== Text block ==

Read the map from the bottom up. The revenue system runs quietly along the spine, from a collapsed top of funnel through the five post-pipeline stages to the prioritized action plan the phase produces. Most of the value sits in that post-pipeline stretch, which is exactly the part a lighter audit tends to leave alone. The orange callouts are the leaks: a signal gap at the front, a handoff drop where a closed deal loses its owner, a stretch with no revenue trace at the back. A Diagnose is the work of finding those, naming them, and putting them in order.

What is a GTM audit / RevOps audit, and how is a Diagnose different?

A GTM audit, sometimes called a RevOps audit, is a structured review of your revenue operations: your funnel, your tooling, your data, and where they are underperforming. A Diagnose is that audit, run end to end and pointed at one output, a ranked plan of what to fix.

The difference is how far past the form it goes. A typical audit is scoped to capture and conversion, the path to a booked meeting, and that is genuinely useful work. A Diagnose can carry the same rigor through deal progression, expansion, renewal, and attribution, the stages where revenue is actually won, kept, and grown. Going past the form is sometimes in scope and rarely the default, so if the post-pipeline stretch is where you suspect the leak, it is worth asking for explicitly.

That difference in scope is the same line that separates a GTM engineer from an architect. I wrote about where one role ends and the other begins rather than relitigate it here, but for a Diagnose the practical version is simple: decide up front whether you want the top of the funnel checked or the whole revenue system read.

What do you get at the end of a Diagnose?

You get a prioritized action plan. Not a sixty-page report that documents everything and decides nothing, and not a list of generic best practices. A ranked set of specific fixes, each tied to the stage it repairs and the revenue it is likely to move, in the order they are worth doing.

Every GTM has more problems than a single quarter can absorb. A plan that lists twenty of them equally is just a longer way of saying you are on your own.

===

**Required tasks:**
A. Answer these questions from the text on GTM audits:
(i) What color are the callouts that mark the leaks on the map?
(ii) What other name does the text give for a GTM audit?
(iii) What does a Diagnose deliver at the end?
B. Pick up the text on GTM audits after its last sentence and continue it in the same voice.

== Extracted records ==

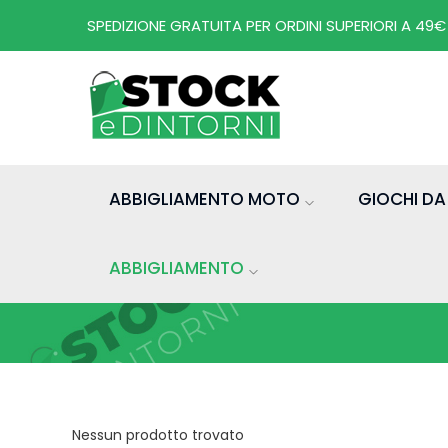
SPEDIZIONE GRATUITA PER ORDINI SUPERIORI A 49€
ABBIGLIAMENTO MOTO
GIOCHI D
ABBIGLIAMENTO
Nessun prodotto trovato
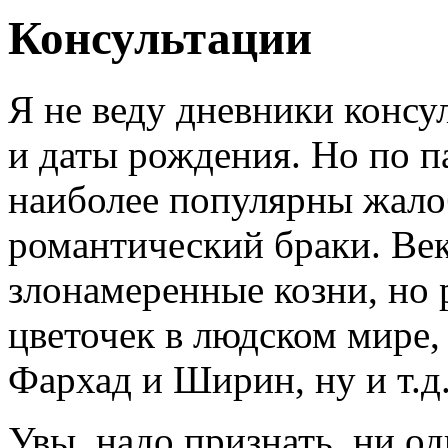
Консультации
Я не веду дневники консу
и даты рождения. Но по па
наиболее популярны жало
романтический браки. Век
злонамеренные козни, но
цветочек в людском мире,
Фархад и Ширин, ну и т.д
Увы, надо признать, ни о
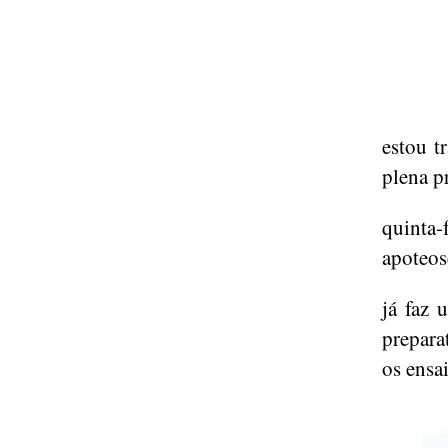
estou t
plena p
quinta-
apoteos
já faz
prepara
os ensa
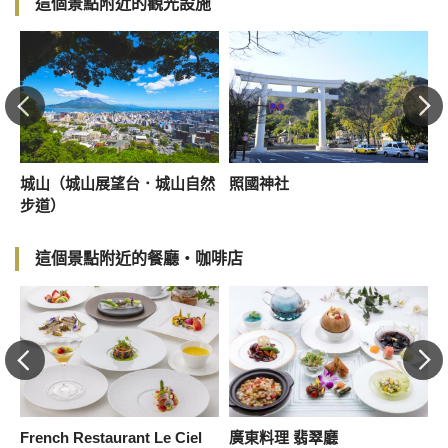
這個景點附近的觀光設施
城山（城山展望台．城山自然
照國神社
步道）
這個景點附近的餐廳・咖啡店
屋
French Restaurant Le Ciel
廣東料理 翡翠廳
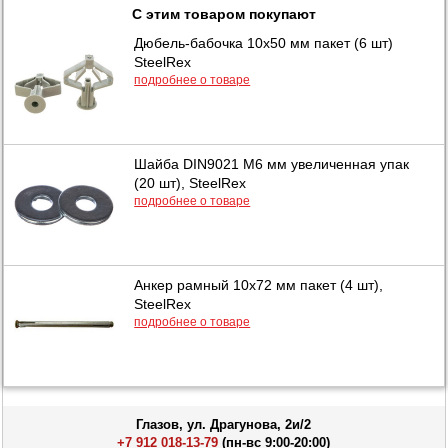
С этим товаром покупают
Дюбель-бабочка 10х50 мм пакет (6 шт)
SteelRex
подробнее о товаре
Шайба DIN9021 М6 мм увеличенная упак
(20 шт), SteelRex
подробнее о товаре
Анкер рамный 10х72 мм пакет (4 шт),
SteelRex
подробнее о товаре
Глазов, ул. Драгунова, 2и/2
+7 912 018-13-79
(пн-вс 9:00-20:00)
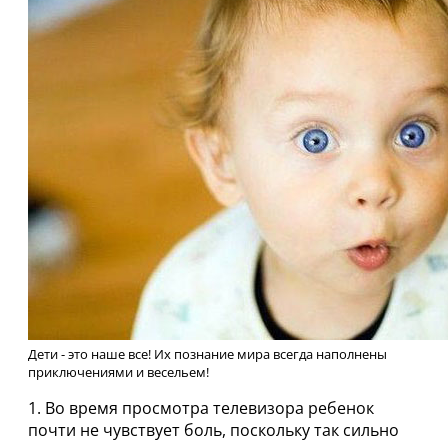
Дети - это наше все! Их познание мира всегда наполнены
приключениями и весельем!
1. Во время просмотра телевизора ребенок
почти не чувствует боль, поскольку так сильно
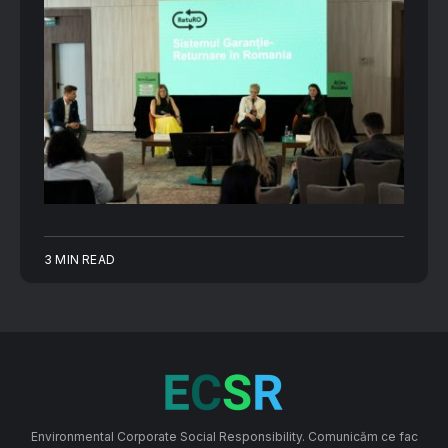
3 MIN READ
Environmental Corporate Social Responsibility. Comunicăm ce fac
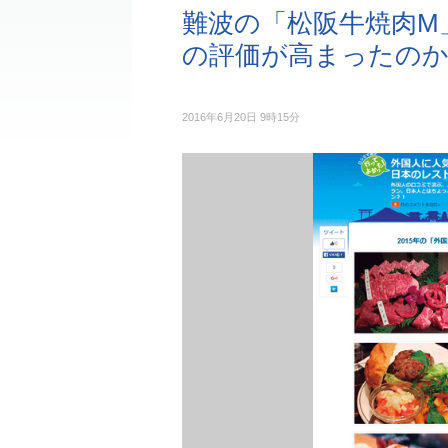
難波の「松阪牛焼肉M
の評価が高まったの
2016年6月20日 9時15分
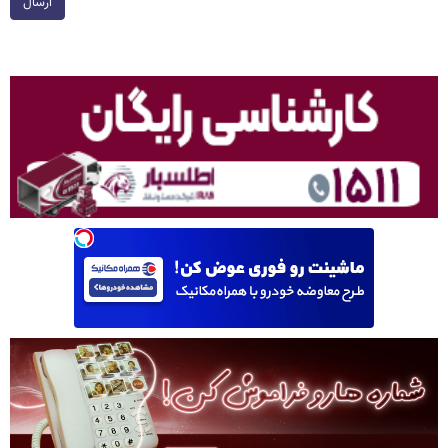
ارسال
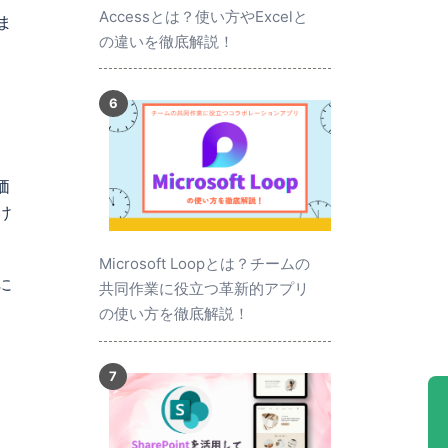
Accessとは？使い方やExcelと
ま
の違いを徹底解説！
価
け
Microsoft Loopとは？チームの
に
共同作業に役立つ革新的アプリ
の使い方を徹底解説！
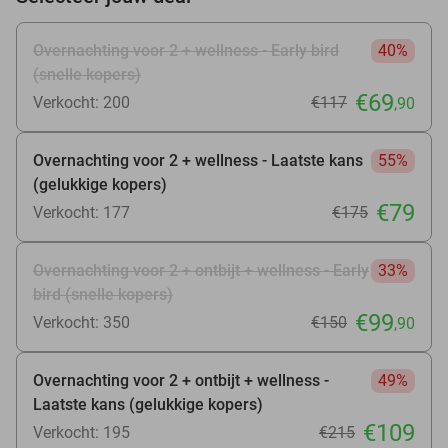
Overnachting voor 2 + wellness - Early bird
40%
(snelle kopers)
€69
Verkocht: 200
€117
,90
Overnachting voor 2 + wellness - Laatste kans
55%
(gelukkige kopers)
€79
Verkocht: 177
€175
Overnachting voor 2 + ontbijt + wellness - Early
33%
bird (snelle kopers)
€99
Verkocht: 350
€150
,90
Overnachting voor 2 + ontbijt + wellness -
49%
Laatste kans (gelukkige kopers)
€109
Verkocht: 195
€215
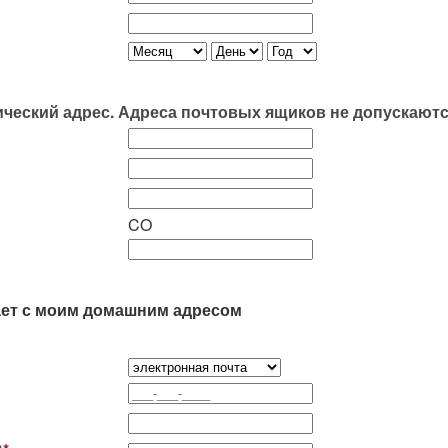
ический адрес. Адреса почтовых ящиков не допускаютс
CO
ает с моим домашним адресом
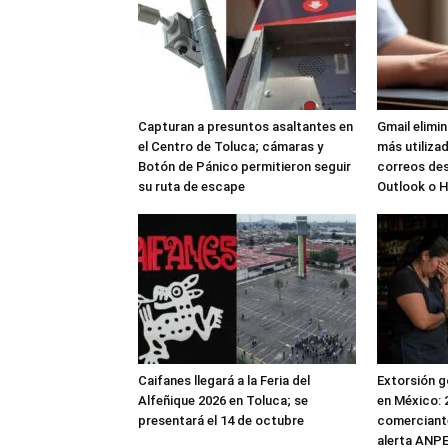
Capturan a presuntos asaltantes en
Gmail elimi
el Centro de Toluca; cámaras y
más utilizad
Botón de Pánico permitieron seguir
correos de
su ruta de escape
Outlook o 
Caifanes llegará a la Feria del
Extorsión g
Alfeñique 2026 en Toluca; se
en México: 
presentará el 14 de octubre
comerciante
alerta ANP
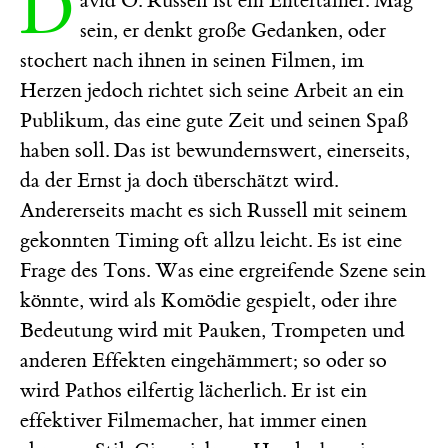
D
avid O. Russell ist ein Entertainer. Mag
sein, er denkt große Gedanken, oder
stochert nach ihnen in seinen Filmen, im
Herzen jedoch richtet sich seine Arbeit an ein
Publikum, das eine gute Zeit und seinen Spaß
haben soll. Das ist bewundernswert, einerseits,
da der Ernst ja doch überschätzt wird.
Andererseits macht es sich Russell mit seinem
gekonnten Timing oft allzu leicht. Es ist eine
Frage des Tons. Was eine ergreifende Szene sein
könnte, wird als Komödie gespielt, oder ihre
Bedeutung wird mit Pauken, Trompeten und
anderen Effekten eingehämmert; so oder so
wird Pathos eilfertig lächerlich. Er ist ein
effektiver Filmemacher, hat immer einen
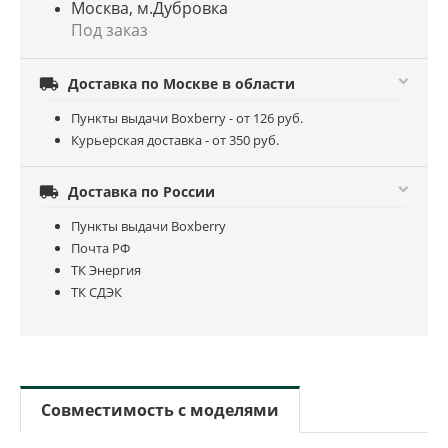
Москва, м.Дубровка
Под заказ

Доставка по Москве в области
Пункты выдачи Boxberry - от 126 руб.
Курьерская доставка - от 350 руб.

Доставка по России
Пункты выдачи Boxberry
Почта РФ
ТК Энергия
ТК СДЭК
Совместимость с моделями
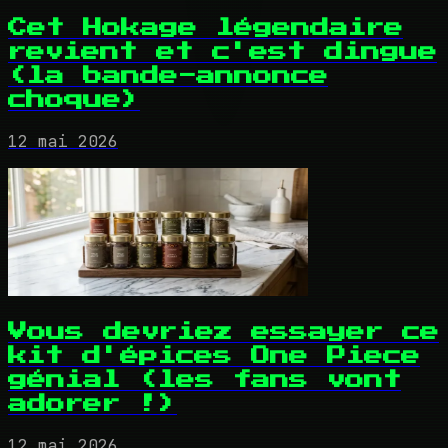
Cet Hokage légendaire
revient et c'est dingue
(la bande-annonce
choque)
12 mai 2026
Vous devriez essayer ce
kit d'épices One Piece
génial (les fans vont
adorer !)
12 mai 2026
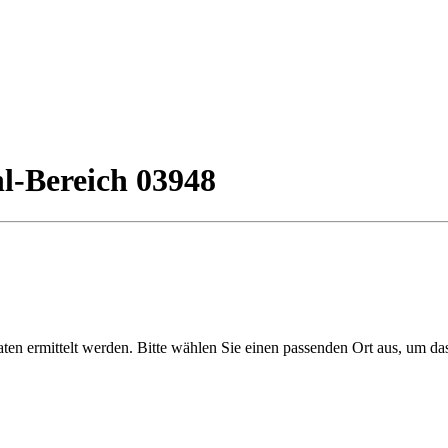
l-Bereich 03948
en ermittelt werden. Bitte wählen Sie einen passenden Ort aus, um da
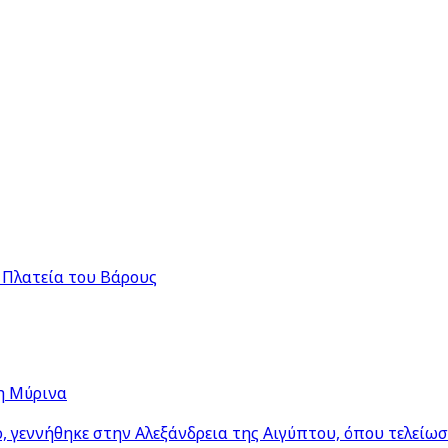
 Πλατεία του Βάρους
η Μύρινα
 γεννήθηκε στην Αλεξάνδρεια της Αιγύπτου, όπου τελείω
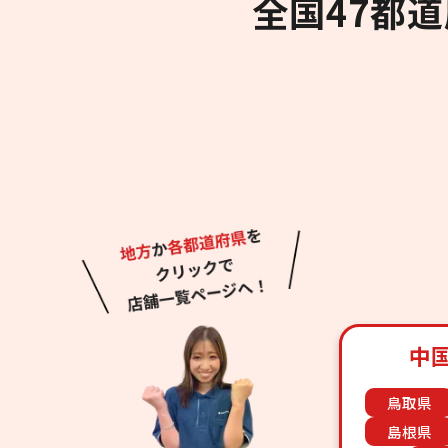
全国47都
中
鳥取県
島根県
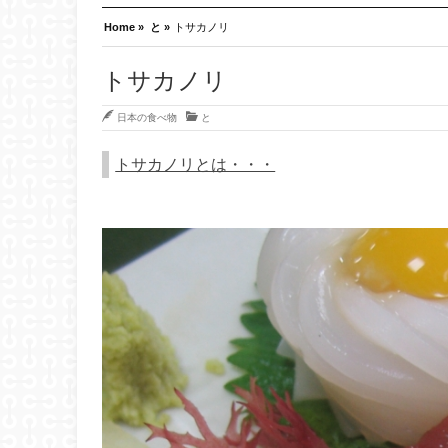
Home »
と »
トサカノリ
トサカノリ
日本の食べ物
と
トサカノリとは・・・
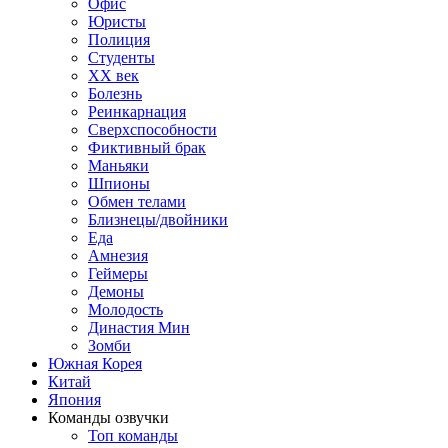
Офис
Юристы
Полиция
Студенты
ХХ век
Болезнь
Реинкарнация
Сверхспособности
Фиктивный брак
Маньяки
Шпионы
Обмен телами
Близнецы/двойники
Еда
Амнезия
Геймеры
Демоны
Молодость
Династия Мин
Зомби
Южная Корея
Китай
Япония
Команды озвучки
Топ команды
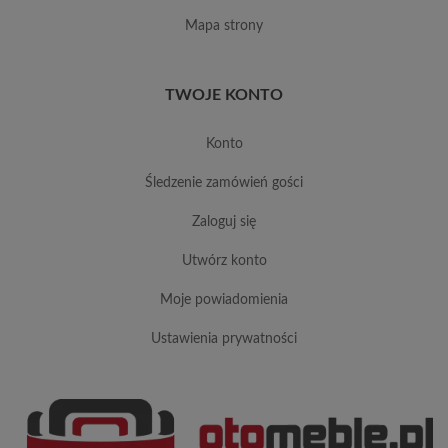
mapa strony
TWOJE KONTO
konto
śledzenie zamówień gości
zaloguj się
utwórz konto
moje powiadomienia
ustawienia prywatności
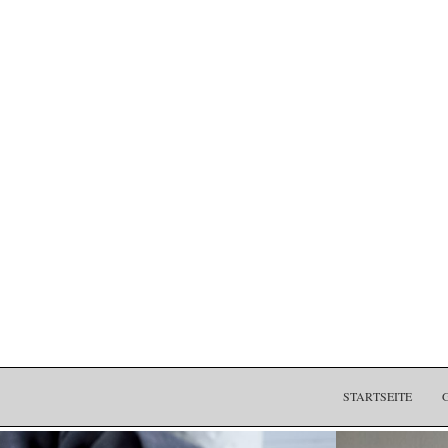
STARTSEITE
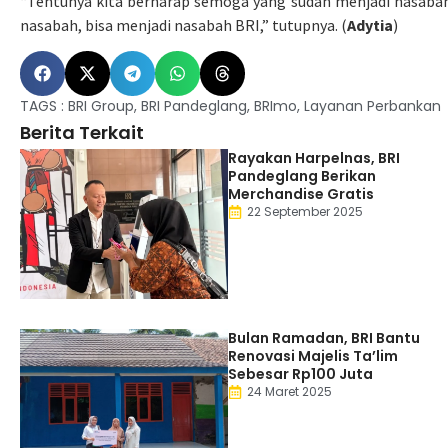
“Tentunya kita berharap semoga yang sudah menjadi nasabah
nasabah, bisa menjadi nasabah BRI,” tutupnya. (
Adytia
)
TAGS :
BRI Group
,
BRI Pandeglang
,
BRImo
,
Layanan Perbankan
Berita Terkait
Rayakan Harpelnas, BRI
Pandeglang Berikan
Merchandise Gratis
22 September 2025
Bulan Ramadan, BRI Bantu
Renovasi Majelis Ta’lim
Sebesar Rp100 Juta
24 Maret 2025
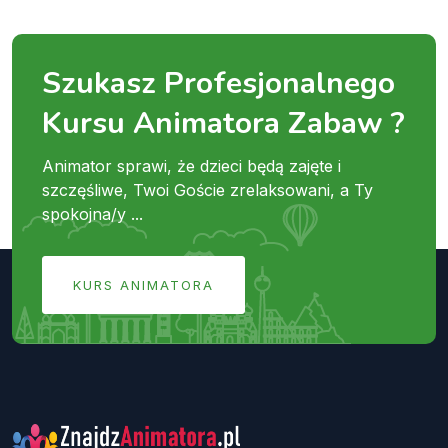
Szukasz Profesjonalnego
Kursu Animatora Zabaw ?
Animator sprawi, że dzieci będą zajęte i
szczęśliwe, Twoi Goście zrelaksowani, a Ty
spokojna/y ...
KURS ANIMATORA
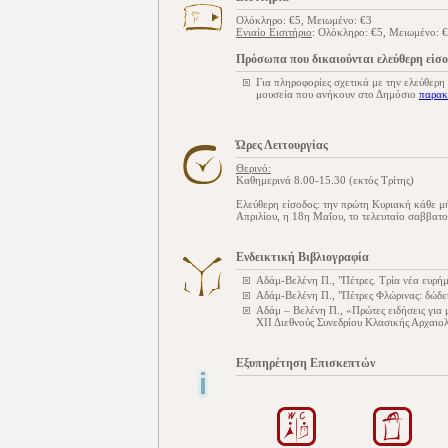
Ολόκληρο: €5, Μειωμένο: €3
Ενιαίο Εισιτήριο
: Ολόκληρο: €5, Μειωμένο: 
Πρόσωπα που δικαιούνται ελεύθερη είσ
Για πληροφορίες σχετικά με την ελεύθερη
μουσεία που ανήκουν στο Δημόσιο
παρακ
Ώρες Λειτουργίας
Θερινό:
Καθημερινά 8.00-15.30 (εκτός Τρίτης)
Ελεύθερη είσοδος: την πρώτη Κυριακή κάθε 
Απριλίου, η 18η Μαΐου, το τελευταίο σαββατ
Ενδεικτική Βιβλιογραφία
Αδάμ-Βελένη Π., "Πέτρες. Τρία νέα ευρ
Αδάμ-Βελένη Π., "Πέτρες Φλώρινας: δώδ
Αδάμ – Βελένη Π., «Πρώτες ειδήσεις για
ΧΙΙ Διεθνούς Συνεδρίου Κλασικής Αρχαιολ
Εξυπηρέτηση Επισκεπτών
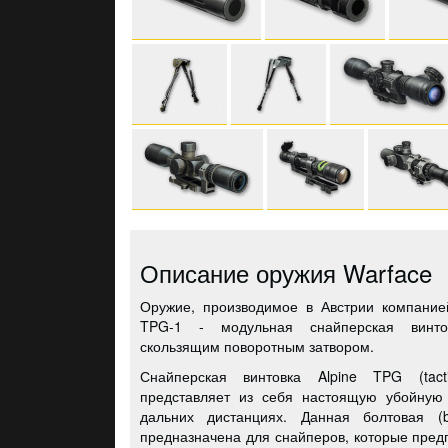
Описание оружия Warface
Оружие, производимое в Австрии компанией
TPG-1 - модульная снайперская винто
скользящим поворотным затвором.
Снайперская винтовка Alpine TPG (tactica
представляет из себя настоящую убойную
дальних дистанциях. Данная болтовая (bol
предназначена для снайперов, которые пред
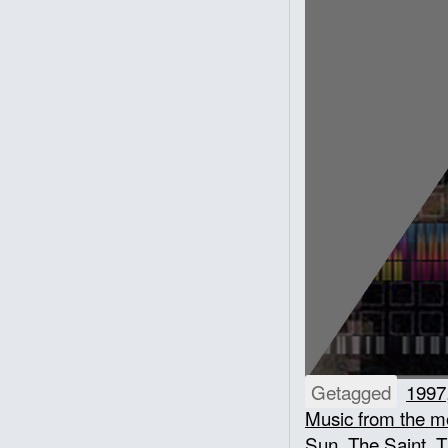
Getagged
1997
Music from the mo
Sun
,
The Saint
,
T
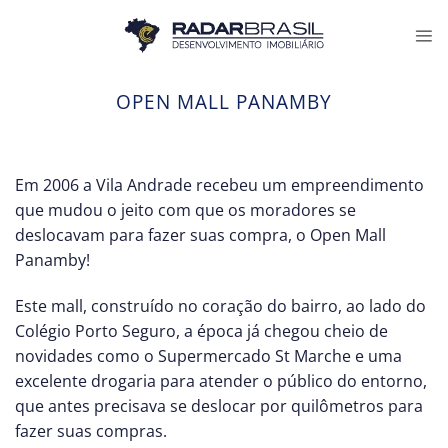
Skip
to
content
OPEN MALL PANAMBY
Em 2006 a Vila Andrade recebeu um empreendimento
que mudou o jeito com que os moradores se
deslocavam para fazer suas compra, o Open Mall
Panamby!
Este mall, construído no coração do bairro, ao lado do
Colégio Porto Seguro, a época já chegou cheio de
novidades como o Supermercado St Marche e uma
excelente drogaria para atender o público do entorno,
que antes precisava se deslocar por quilômetros para
fazer suas compras.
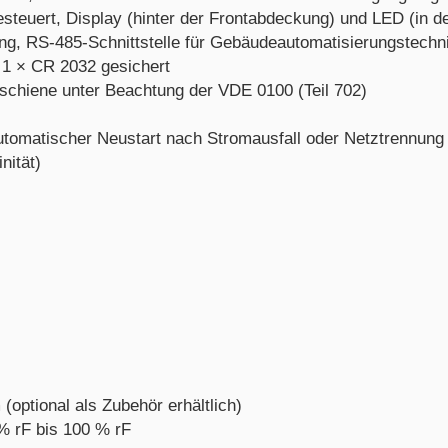
euert, Display (hinter der Frontabdeckung) und LED (in der 
rung, RS-485-Schnittstelle für Gebäudeautomatisierungstech
e 1 × CR 2032 gesichert
dschiene unter Beachtung der VDE 0100 (Teil 702)
automatischer Neustart nach Stromausfall oder Netztrennung 
nität)
ptional als Zubehör erhältlich)
 % rF bis 100 % rF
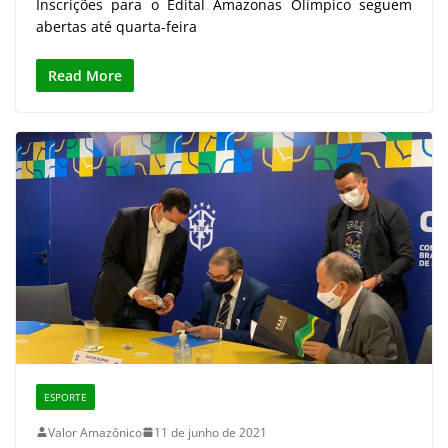
Inscrições para o Edital Amazonas Olímpico seguem
abertas até quarta-feira
Read More
ESPORTE
Valor Amazônico
11 de junho de 2021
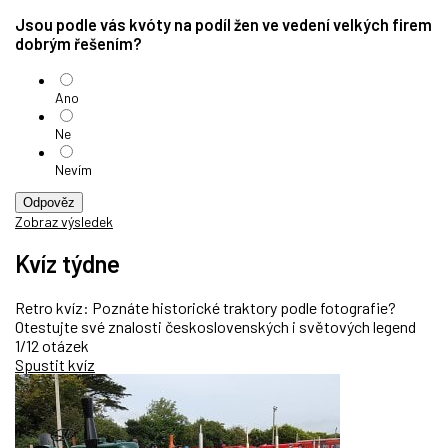
Jsou podle vás kvóty na podíl žen ve vedení velkých firem
dobrým řešením?
Ano
Ne
Nevím
Odpověz
Zobraz výsledek
Kvíz týdne
Retro kvíz: Poznáte historické traktory podle fotografie?
Otestujte své znalosti československých i světových legend
1/12 otázek
Spustit kvíz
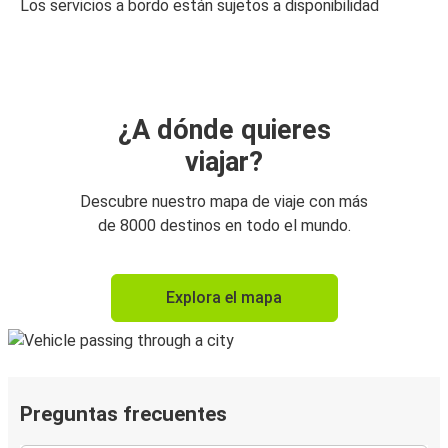
Los servicios a bordo están sujetos a disponibilidad
¿A dónde quieres
viajar?
Descubre nuestro mapa de viaje con más
de 8000 destinos en todo el mundo.
Explora el mapa
Preguntas frecuentes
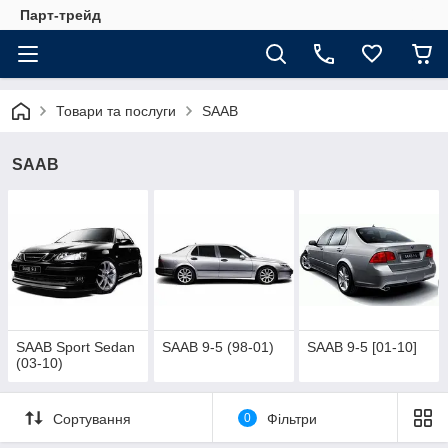
Парт-трейд
Товари та послуги
SAAB
SAAB
SAAB Sport Sedan
SAAB 9-5 (98-01)
SAAB 9-5 [01-10]
(03-10)
Сортування
0
Фільтри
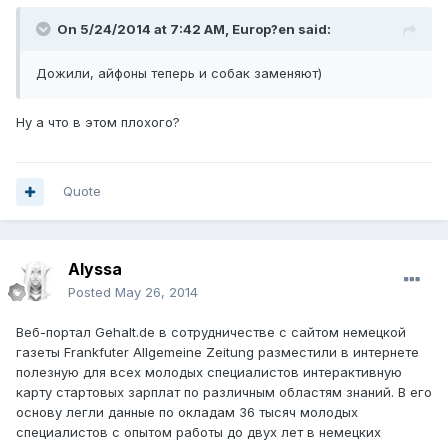
On 5/24/2014 at 7:42 AM, Europ?en said:
Дожили, айфоны теперь и собак заменяют)
Ну а что в этом плохого?
Quote
Alyssa
Posted
May 26, 2014
Веб-портал Gehalt.de в сотрудничестве с сайтом немецкой
газеты Frankfuter Allgemeine Zeitung разместили в интернете
полезную для всех молодых специалистов интерактивную
карту стартовых зарплат по различным областям знаний. В его
основу легли данные по окладам 36 тысяч молодых
специалистов с опытом работы до двух лет в немецких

===

**Task responses:**
A.
(i) Orange.
(ii) A RevOps audit.
(iii) A prioritized action plan: a ranked set of specific fixes, each tied to the stage it repairs and the revenue it is likely to move.

B.
So the prioritization is the deliverable. A good Diagnose is opinionated. It says here is the one that is costing you the most, here is the cheap fix that unblocks three others, and here is what to leave alone for now. Decision-ready, so the next conversation is about doing the work, not about what the work is.

Can I start with just a Diagnose?

Yes. The Diagnose is the entry point, and it stands on its own. You can buy the audit, get the prioritized action plan, and stop there, taking the plan to your own team to execute. If it turns into a full Architect through Transfer build, the Diagnose becomes Phase 1 and nothing is repeated. Either way the findings are yours to keep, which is the whole posture of the engagement.

How much does a Diagnose cost, and how do I start?

A Diagnose is priced per scope, set after a short intro call, because the right depth depends on how much of the system you want read. The standalone Diagnose is the low-commitment way to start working together: a bounded piece of work with a concrete deliverable, not a retainer or a long build you have to approve on faith.

The shape is consistent. A scoping call to agree what the audit covers and how deep it goes. A fixed-scope audit window where the system is mapped through the three lenses. Then the prioritized action plan, walked through with you rather than emailed over. If the plan is all you need, that is a complete engagement. If you want the fixes built, the plan is already the blueprint’s first draft.

Diagnose finds the problem. Architect decides the system, Build makes it real, Activate turns it into a revenue engine, and Transfer hands you the keys. It is also the one phase you can run entirely on its own, which is why it is the right place to start if you are not yet sure the whole system needs rebuilding.